Marketing is an imperative in every season. But summertime does present an opportunity to make some adjustments. Offices do tend to be a little quieter. Not everything you have on your to-do list is fire-drill urgent. So here are six summertime marketing tips, three for connecting with customers and three for your internal marketing operations.

Curate a Summer Reading List for Customers

Plenty of engineers and industrial professionals put aside time during summer months to research favorite ideas, new projects, innovative technologies, and potential suppliers. You could prepare and send them a package of your best content, both original and curated: articles, white papers, interviews, case studies and more.

You could even call such a package “Summer Reading.” Let them know in your introductory letter how easy and useful it would be to pack this folder with them if they take a summer trip. How about including a gift card for a cup of coffee?

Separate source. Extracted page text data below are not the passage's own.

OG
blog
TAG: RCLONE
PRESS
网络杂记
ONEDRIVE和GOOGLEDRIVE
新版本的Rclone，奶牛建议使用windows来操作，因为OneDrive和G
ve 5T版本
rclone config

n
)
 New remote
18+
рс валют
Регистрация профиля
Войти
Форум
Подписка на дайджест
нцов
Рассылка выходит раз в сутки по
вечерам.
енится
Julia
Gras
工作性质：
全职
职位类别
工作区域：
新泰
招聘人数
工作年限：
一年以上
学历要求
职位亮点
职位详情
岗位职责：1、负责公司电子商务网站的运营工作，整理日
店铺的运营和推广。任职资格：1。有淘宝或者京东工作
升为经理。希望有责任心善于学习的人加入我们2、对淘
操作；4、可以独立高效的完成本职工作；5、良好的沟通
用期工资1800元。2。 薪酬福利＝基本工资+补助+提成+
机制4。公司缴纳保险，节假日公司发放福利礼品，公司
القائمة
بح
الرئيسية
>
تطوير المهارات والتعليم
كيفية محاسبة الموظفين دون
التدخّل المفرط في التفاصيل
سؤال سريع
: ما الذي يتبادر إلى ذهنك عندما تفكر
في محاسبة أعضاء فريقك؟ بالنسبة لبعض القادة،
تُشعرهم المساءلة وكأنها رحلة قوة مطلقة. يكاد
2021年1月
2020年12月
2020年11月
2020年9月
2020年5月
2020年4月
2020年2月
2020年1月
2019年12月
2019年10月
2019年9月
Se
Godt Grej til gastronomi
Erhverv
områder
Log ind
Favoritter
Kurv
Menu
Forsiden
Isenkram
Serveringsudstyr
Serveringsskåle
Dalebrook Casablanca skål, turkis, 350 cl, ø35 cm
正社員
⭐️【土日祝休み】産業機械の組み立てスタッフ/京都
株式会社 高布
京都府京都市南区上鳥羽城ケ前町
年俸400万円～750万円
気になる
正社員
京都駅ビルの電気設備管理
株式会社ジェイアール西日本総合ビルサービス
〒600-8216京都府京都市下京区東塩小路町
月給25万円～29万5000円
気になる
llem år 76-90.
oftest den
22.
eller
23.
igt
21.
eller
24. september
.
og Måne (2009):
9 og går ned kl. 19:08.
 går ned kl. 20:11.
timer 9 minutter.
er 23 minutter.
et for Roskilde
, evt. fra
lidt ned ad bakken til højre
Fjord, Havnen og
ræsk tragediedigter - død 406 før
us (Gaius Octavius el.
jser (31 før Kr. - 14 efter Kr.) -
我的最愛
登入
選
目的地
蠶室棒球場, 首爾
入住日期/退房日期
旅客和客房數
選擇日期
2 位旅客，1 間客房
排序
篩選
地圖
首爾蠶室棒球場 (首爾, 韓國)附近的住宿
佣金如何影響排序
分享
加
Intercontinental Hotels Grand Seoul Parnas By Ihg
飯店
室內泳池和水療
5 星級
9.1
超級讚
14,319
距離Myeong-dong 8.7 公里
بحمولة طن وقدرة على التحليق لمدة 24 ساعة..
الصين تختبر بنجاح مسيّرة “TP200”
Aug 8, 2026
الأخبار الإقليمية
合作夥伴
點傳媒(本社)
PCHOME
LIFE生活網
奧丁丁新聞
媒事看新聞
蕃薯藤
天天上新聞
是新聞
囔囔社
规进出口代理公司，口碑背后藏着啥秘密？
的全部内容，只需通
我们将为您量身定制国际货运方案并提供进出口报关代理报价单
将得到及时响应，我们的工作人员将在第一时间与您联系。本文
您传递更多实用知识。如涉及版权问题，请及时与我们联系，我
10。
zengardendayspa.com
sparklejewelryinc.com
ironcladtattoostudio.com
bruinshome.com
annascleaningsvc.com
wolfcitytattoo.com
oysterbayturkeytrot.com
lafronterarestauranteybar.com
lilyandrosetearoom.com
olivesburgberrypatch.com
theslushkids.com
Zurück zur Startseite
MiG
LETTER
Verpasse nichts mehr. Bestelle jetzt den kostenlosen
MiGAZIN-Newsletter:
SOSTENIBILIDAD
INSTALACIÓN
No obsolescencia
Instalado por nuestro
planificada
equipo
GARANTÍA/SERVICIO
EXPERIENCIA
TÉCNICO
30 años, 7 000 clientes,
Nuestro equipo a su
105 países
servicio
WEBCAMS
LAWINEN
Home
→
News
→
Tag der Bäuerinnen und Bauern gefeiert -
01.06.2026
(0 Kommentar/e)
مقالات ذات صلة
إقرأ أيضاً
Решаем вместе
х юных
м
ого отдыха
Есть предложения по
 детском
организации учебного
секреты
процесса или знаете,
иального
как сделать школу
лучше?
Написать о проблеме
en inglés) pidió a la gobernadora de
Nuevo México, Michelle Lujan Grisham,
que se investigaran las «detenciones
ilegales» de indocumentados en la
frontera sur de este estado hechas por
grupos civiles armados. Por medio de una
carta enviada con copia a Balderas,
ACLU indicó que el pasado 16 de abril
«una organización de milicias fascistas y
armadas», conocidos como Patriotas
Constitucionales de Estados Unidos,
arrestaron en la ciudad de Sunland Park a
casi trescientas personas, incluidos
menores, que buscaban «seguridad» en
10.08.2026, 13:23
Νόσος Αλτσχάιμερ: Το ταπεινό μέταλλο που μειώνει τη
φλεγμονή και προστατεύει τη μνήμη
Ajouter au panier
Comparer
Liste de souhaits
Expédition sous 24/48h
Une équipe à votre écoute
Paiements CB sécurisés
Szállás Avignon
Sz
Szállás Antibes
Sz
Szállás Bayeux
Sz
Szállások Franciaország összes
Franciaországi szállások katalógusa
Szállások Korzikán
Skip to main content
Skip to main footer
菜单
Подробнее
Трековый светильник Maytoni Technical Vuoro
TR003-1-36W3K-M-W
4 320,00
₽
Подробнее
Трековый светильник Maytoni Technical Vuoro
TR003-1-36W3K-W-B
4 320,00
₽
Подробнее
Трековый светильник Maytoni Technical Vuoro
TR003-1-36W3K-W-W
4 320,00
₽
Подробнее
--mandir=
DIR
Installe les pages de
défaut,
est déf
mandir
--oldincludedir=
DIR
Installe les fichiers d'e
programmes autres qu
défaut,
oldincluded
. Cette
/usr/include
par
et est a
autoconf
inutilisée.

Create a Podcast for Car Drives

Podcasts aren’t the most popular marketing channel in the industrial sector, but what a nice touch to have a downloadable podcast your customers could listen to on car rides or during flights. Try an interview with an industry expert on a popular topic. Ask a customer to narrate their case study story. This will take some planning, and you’ll need to write a script, but a ten-minute “news” segment can make for an interesting summer listening experience for your audience. This would be particularly doable if you have existing content that you could repurpose into an audio format.

Host a Subject Matter Expert

Summer is a good time to recruit your subject matter experts to host an online Q&A. Customers and prospects find great satisfaction when interacting with the technical and engineering minds behind your products. Everyone can learn from each other. Live “coffee and breakfast” chats can fill early morning hours. You can also archive the chat for later access, and just like that, you’re creating and repurposing valuable content.

Conduct a Content Audit

Content is the fuel that runs your marketing engine. You can’t afford to run out of or use inferior quality content. And yet, keeping content updated is often one of those important tasks that tends to slip down the list.

Summer is a good time to conduct an audit of marketing content. What do you have in your library? What’s popular and what’s not? What needs to be updated? What holes need to be filled? Don’t forget to include your web pages in the audit.

Once you’ve determined what content you need to produce or update to support your marketing efforts, you should prioritize and combine the tasks, then start recruiting internal and/or external resources to get the job done. Do this now and your fourth quarter marketing will run much smoother.

Analyze Six Months of Marketing Performance

You’ve got half a year of marketing in the books. How well are you doing? Summer is a good time to analyze the performance of all your marketing programs. Pull reports, compare channels, calculate ROI where you can. Work with your media partners to analyze how well you are meeting your goals.

Summer is often the time when budgets get adjusted for the second half of the year, hopefully up, possibly down. Armed with the insight as to how well your programs are doing, and with a second half budget established, you can make adjustments to channels and programs, moving dollars away from underperforming channels and into those that show more promise.

Research New Technologies and Channels

Maybe you’ve been putting off doing some of your own professional homework. Are there marketing channels you’ve heard about or other companies are using that you’re not familiar or comfortable with yet? Now is the time to research further. Media partners can help you here as well.